[Items listed in a dataset]
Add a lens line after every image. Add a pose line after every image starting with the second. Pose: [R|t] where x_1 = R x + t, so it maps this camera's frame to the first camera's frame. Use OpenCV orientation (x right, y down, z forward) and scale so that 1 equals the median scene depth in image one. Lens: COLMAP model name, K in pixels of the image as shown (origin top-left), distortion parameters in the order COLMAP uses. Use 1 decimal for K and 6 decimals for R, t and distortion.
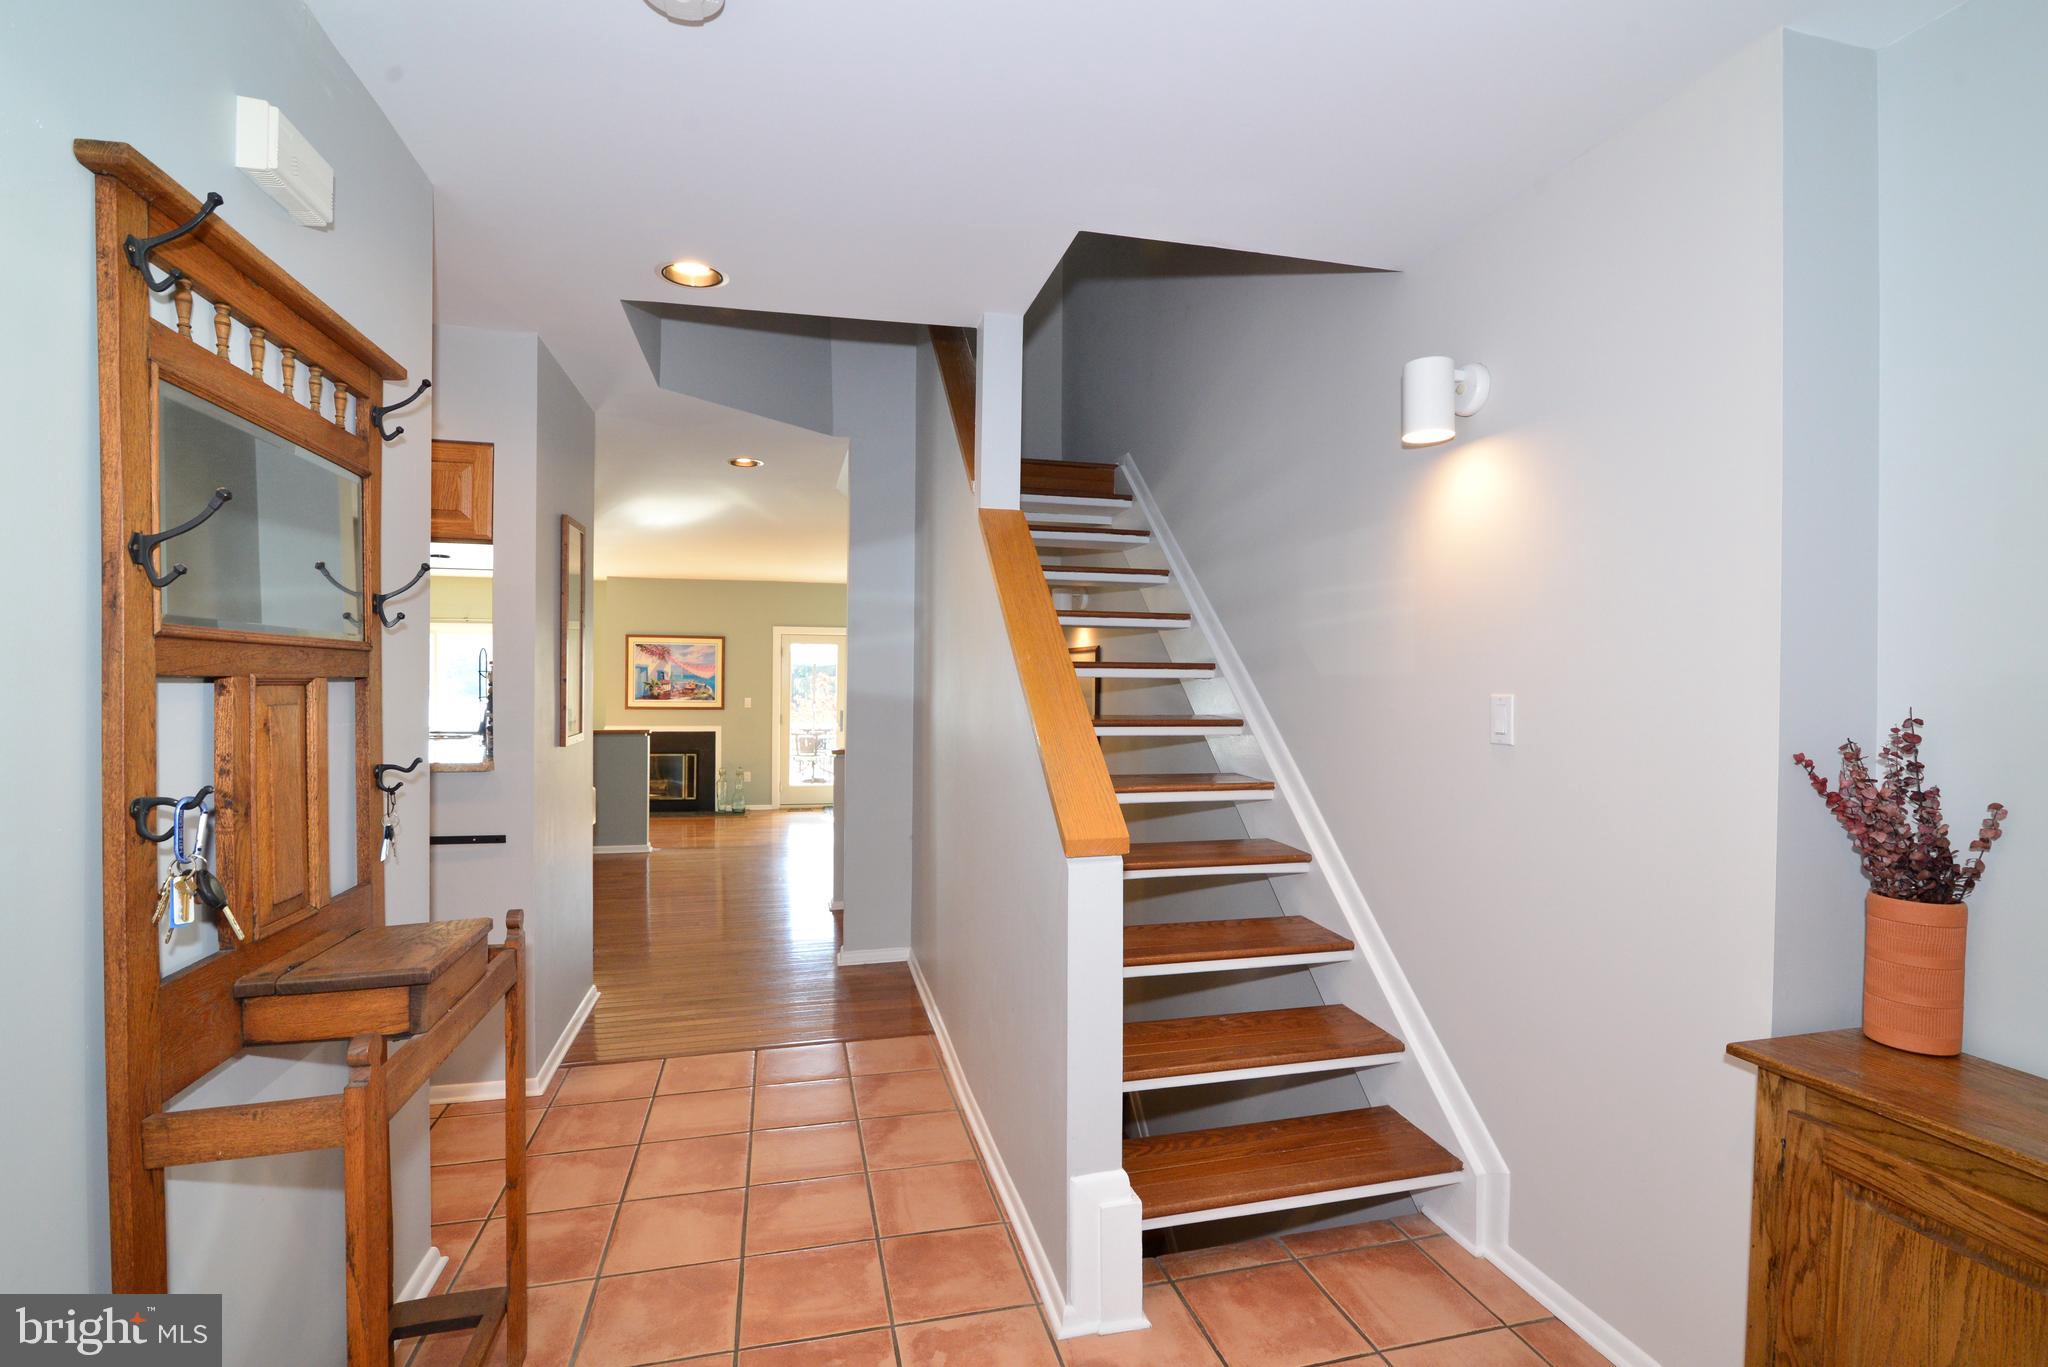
lens RADIAL K [[929.7, 0, 1026.3], [0, 929.7, 700.2], [0, 0, 1]] dist [-0.019432, 0.001435]
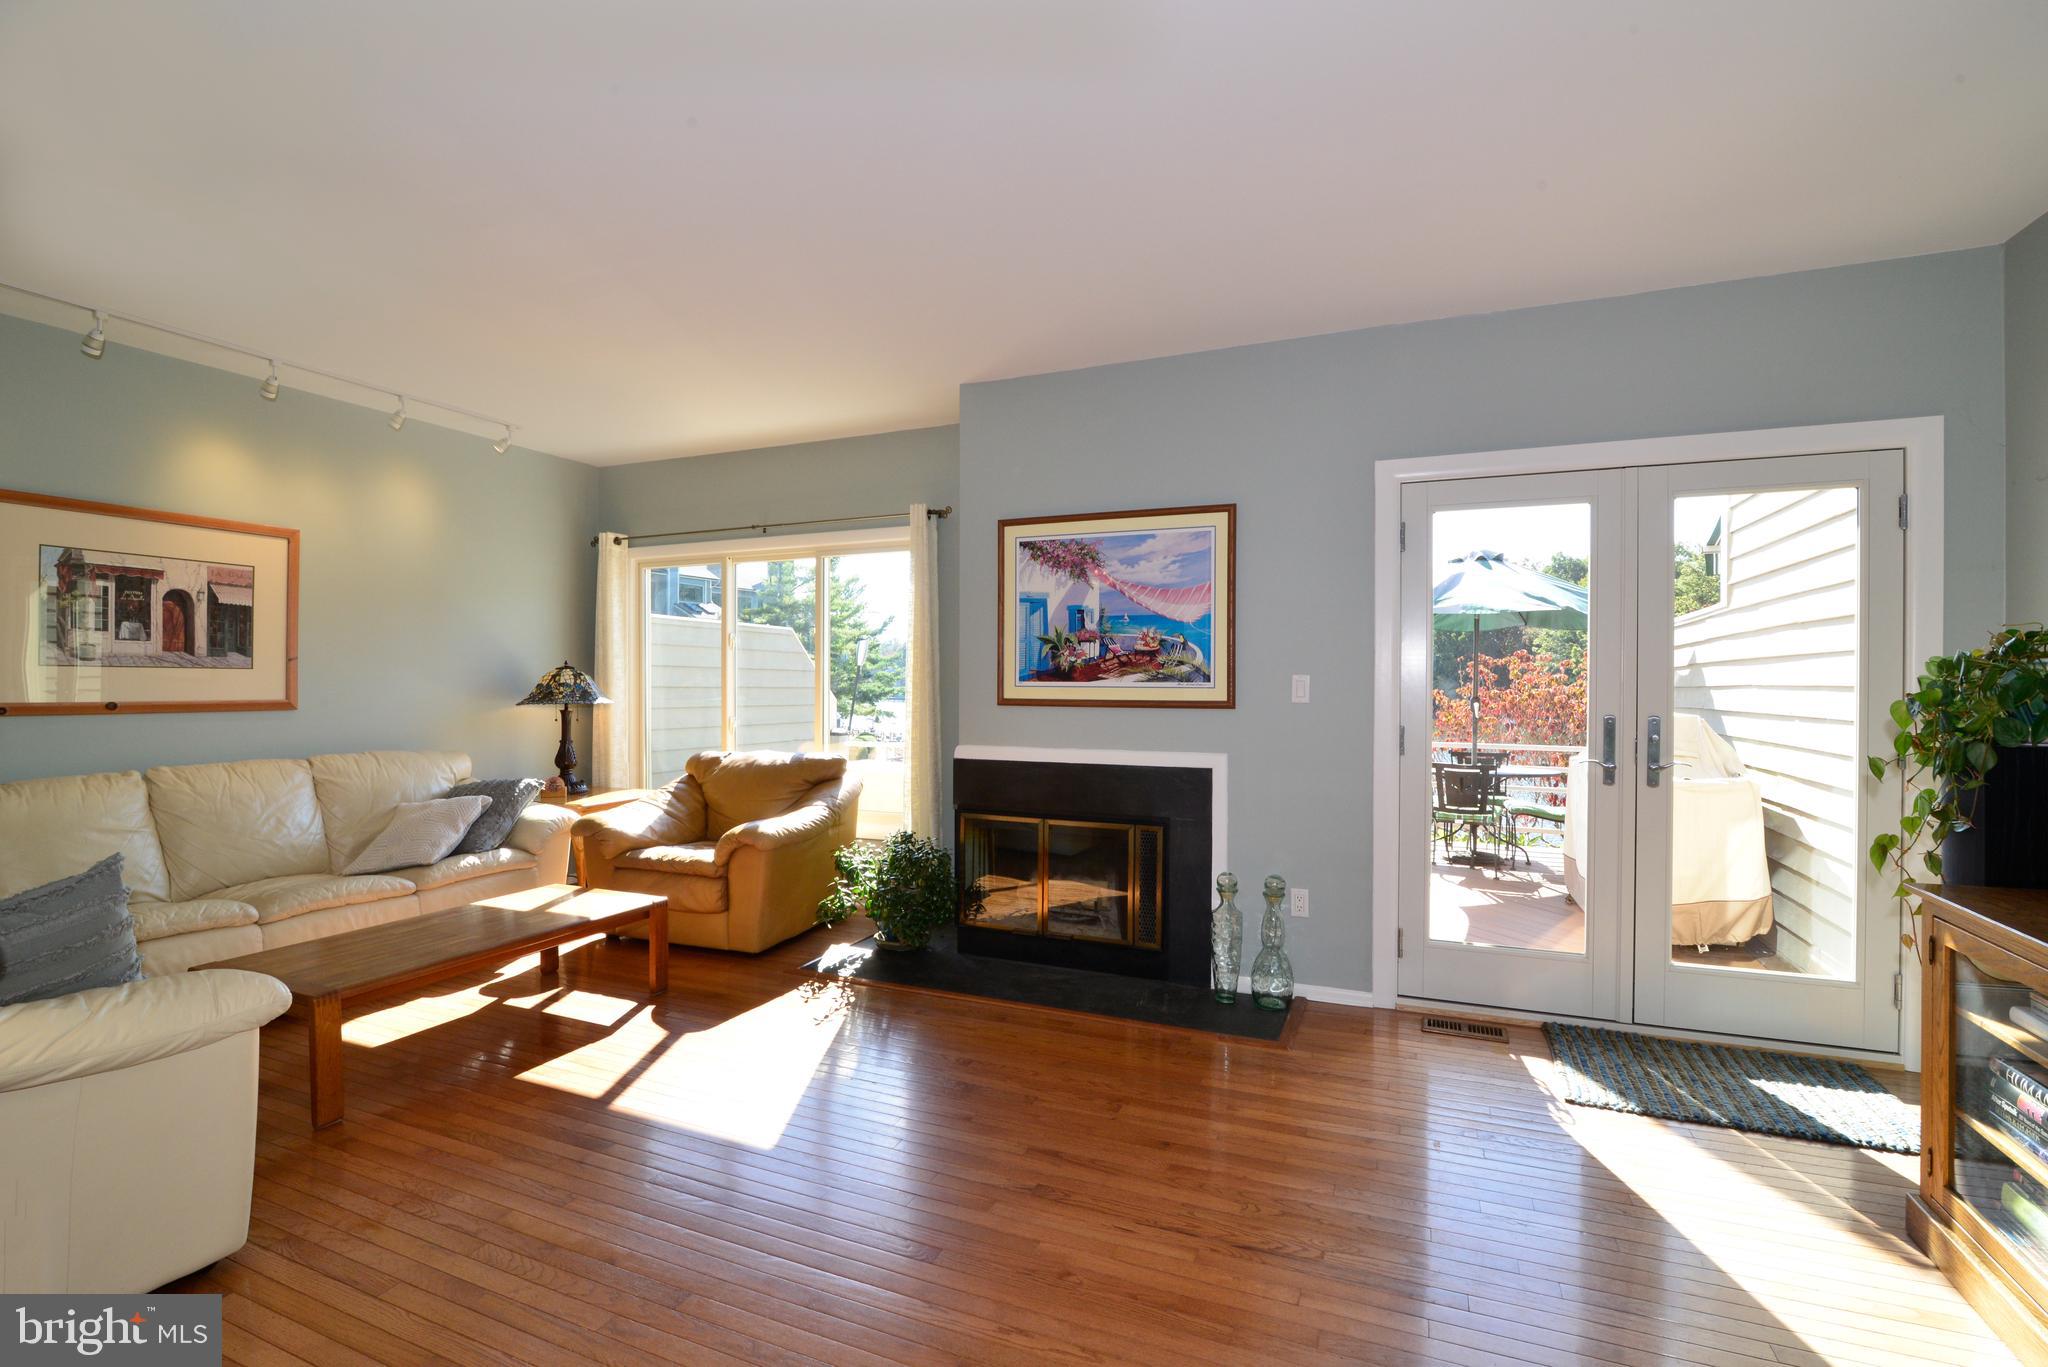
lens RADIAL K [[929.7, 0, 1027.3], [0, 929.7, 684.0], [0, 0, 1]] dist [-0.019432, 0.001435]
pose [[0.786633, -0.004206, -0.617406, -0.170576], [-0.001815, 0.999957, -0.009125, 0.004074], [0.617418, 0.008299, 0.786591, 0.680210]]
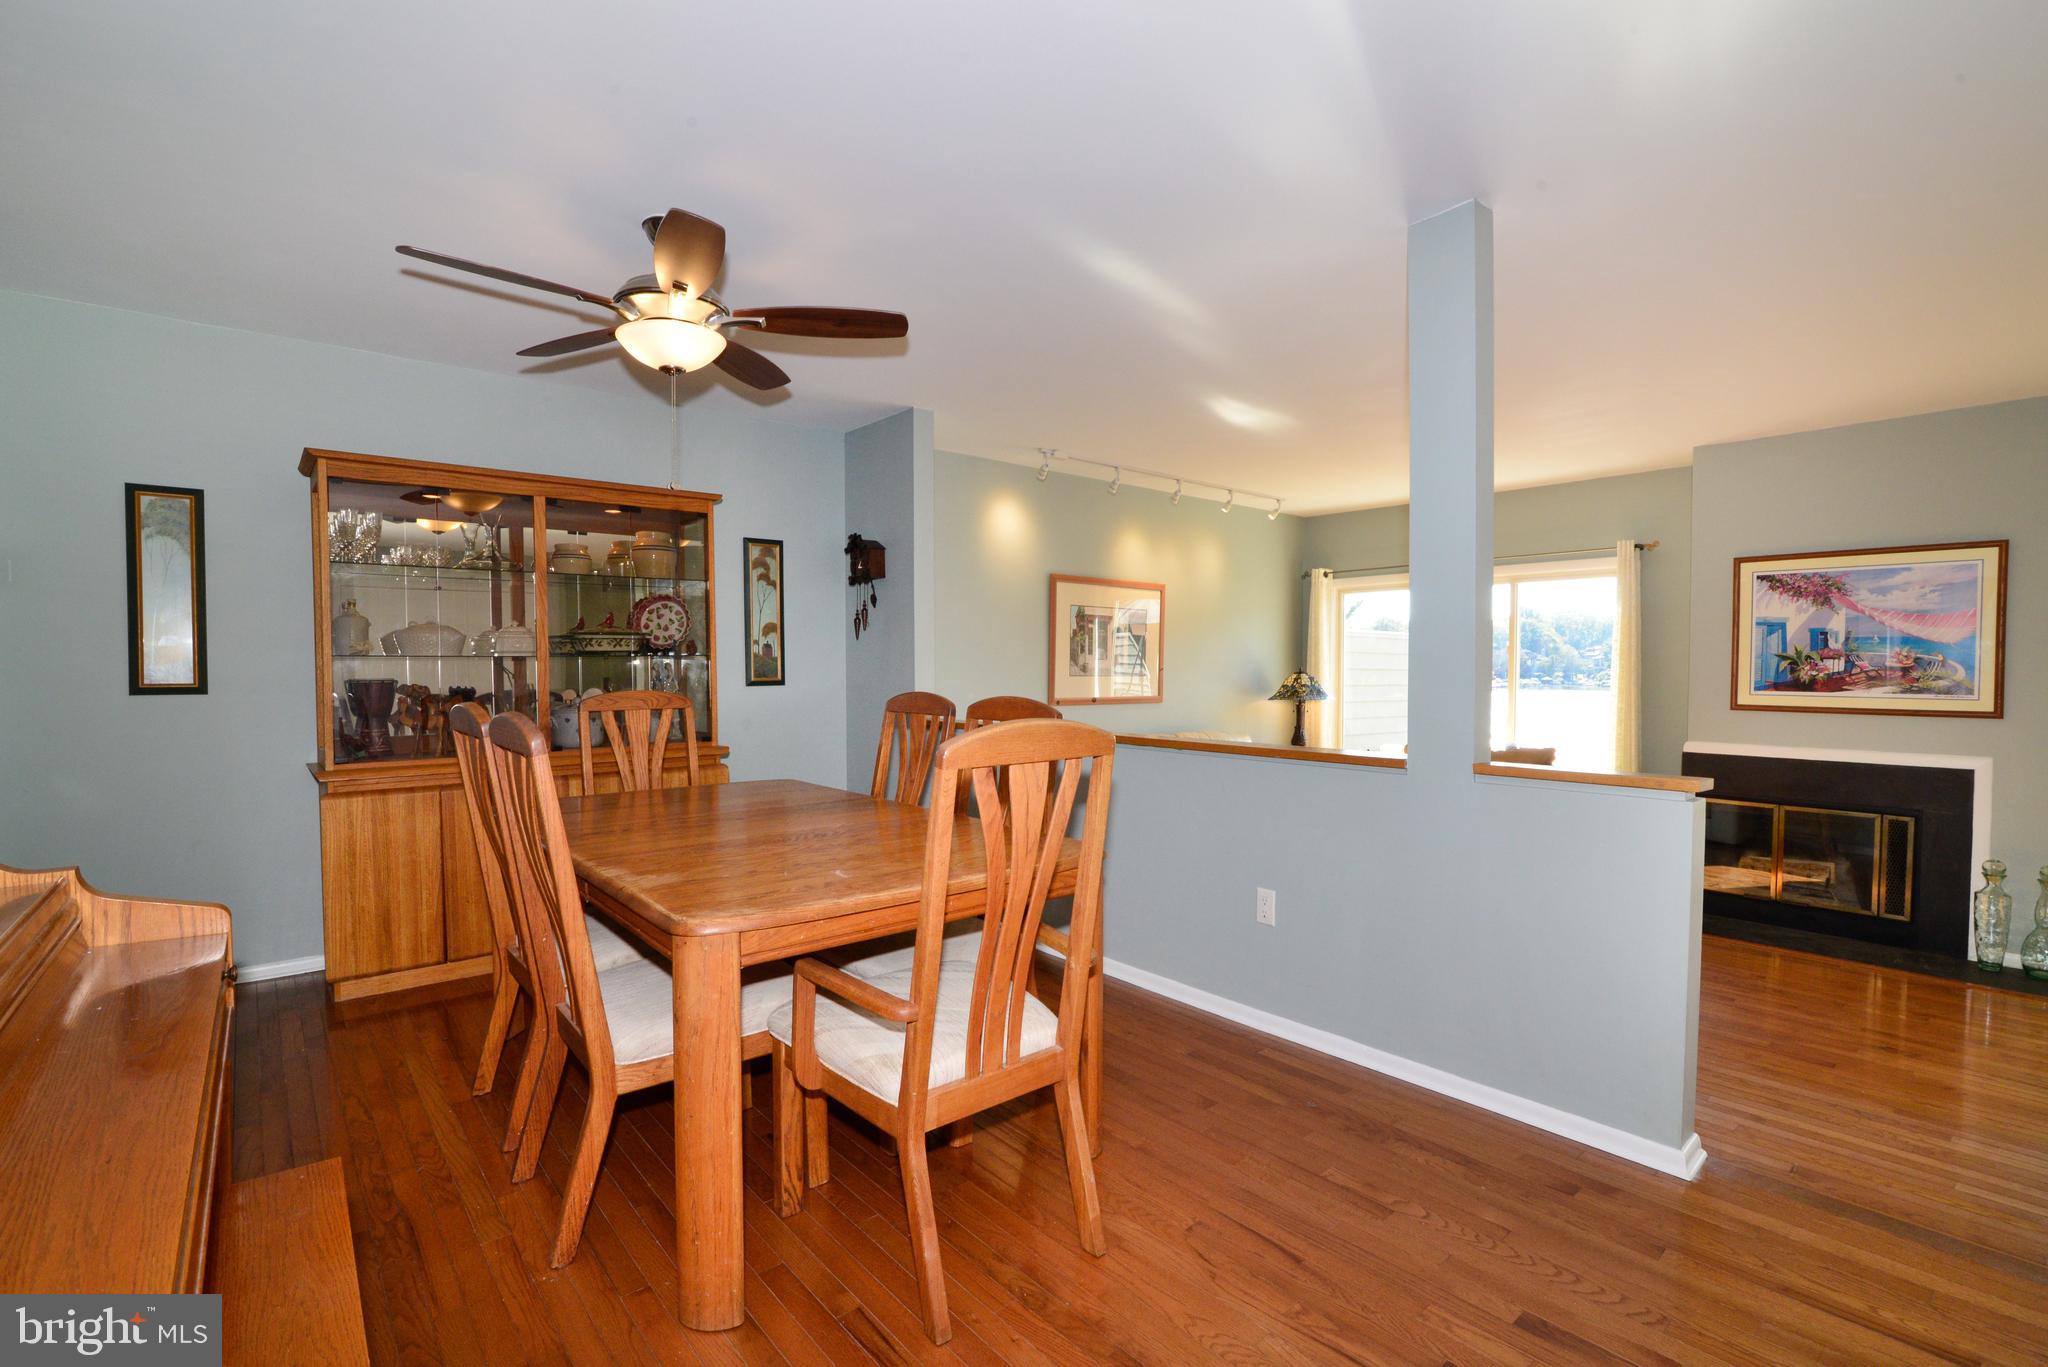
lens RADIAL K [[929.7, 0, 1023.6], [0, 929.7, 683.7], [0, 0, 1]] dist [-0.019432, 0.001435]
pose [[0.418103, 0.011161, -0.908331, -0.144365], [-0.010286, 0.999919, 0.007552, -0.003938], [0.908341, 0.006185, 0.418184, 0.447658]]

=== Problem description ===
Reproduce all of the lines above without any change, leaving the pictures out.

=== Solution ===
Add a lens line after every image. Add a pose line after every image starting with the second. Pose: [R|t] where x_1 = R x + t, so it maps this camera's frame to the first camera's frame. Use OpenCV orientation (x right, y down, z forward) and scale so that 1 equals the median scene depth in image one. Lens: COLMAP model name, K in pixels of the image as shown (origin top-left), distortion parameters in the order COLMAP uses. Use 1 decimal for K and 6 decimals for R, t and distortion.
lens RADIAL K [[929.7, 0, 1026.3], [0, 929.7, 700.2], [0, 0, 1]] dist [-0.019432, 0.001435]
lens RADIAL K [[929.7, 0, 1027.3], [0, 929.7, 684.0], [0, 0, 1]] dist [-0.019432, 0.001435]
pose [[0.786633, -0.004206, -0.617406, -0.170576], [-0.001815, 0.999957, -0.009125, 0.004074], [0.617418, 0.008299, 0.786591, 0.680210]]
lens RADIAL K [[929.7, 0, 1023.6], [0, 929.7, 683.7], [0, 0, 1]] dist [-0.019432, 0.001435]
pose [[0.418103, 0.011161, -0.908331, -0.144365], [-0.010286, 0.999919, 0.007552, -0.003938], [0.908341, 0.006185, 0.418184, 0.447658]]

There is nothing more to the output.